• **Reading passage**
================
Apache Doris version 2.1.5 was officially released on July 24, 2024. In this update, we have optimized various functional experiences for data lakehouse and high concurrency scenarios, functionalities of asynchronous materialized views. Additionaly, we have implemented several improvemnents and bug fixes to enhance the stability.

Quick Download: https://doris.apache.org/download/

GitHub Release: https://github.com/apache/doris/releases

Behavior changes

  • The default connection pool size for the JDBC Catalog has been increased from 10 to 30 to prevent connection exhaustion in high-concurrency scenarios. #37023.

  • The system’s reserved memory (low water mark) has been adjusted to min(6.4GB, MemTotal * 5%) to mitigate BE OOM issues.

  • When processing multiple statements in a single request, only the last statement’s result is returned if the CLIENT_MULTI_STATEMENTS flag is not set.
================
• **Task set**
A. Translate this sentence from the Apache Doris 2.1.5 release notes into Spanish: "When processing multiple statements in a single request, only the last statement’s result is returned if the CLIENT_MULTI_STATEMENTS flag is not set."
B. Carry on the Apache Doris 2.1.5 release notes from the point where they stop.

• **Given information**
================
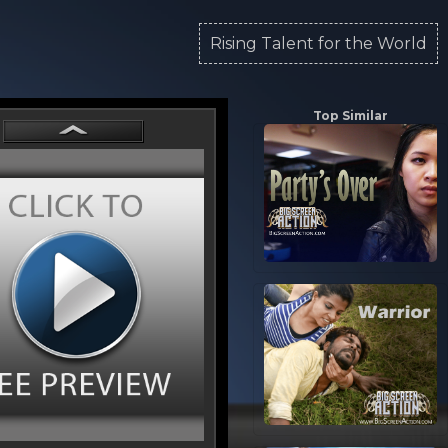
Rising Talent for the World
Top Similar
================
• **Answer set**
A. Al procesar varias sentencias en una sola solicitud, solo se devuelve el resultado de la última sentencia si no está activado el indicador CLIENT_MULTI_STATEMENTS.

B.
  • Direct modifications to data in asynchronous materialized views are no longer permitted.#37129

  • A session variable use_max_length_of_varchar_in_ctas has been added to control the behavior of varchar and char type length generation during CTAS (Create Table As Select). The default value is true. When set to false, the derived varchar length is used instead of the maximum length. #37284

  • Statistics collection now defaults to enabling the functionality of estimating the number of rows in Hive tables based on file size. #37694

  • Transparent rewrite for asynchronous materialized views is now enabled by default. #35897

  • Transparent rewrite utilizes partitioned materialized views. If partitions fail, the base tables are unioned with the materialized view to ensure data correctness. #35897

New features

Lakehouse

  • The session variable read_csv_empty_line_as_null can be used to control whether empty lines are ignored when reading CSV format files. #37153

    By default, empty lines are ignored. When set to true, empty lines will be read as rows where all columns are null.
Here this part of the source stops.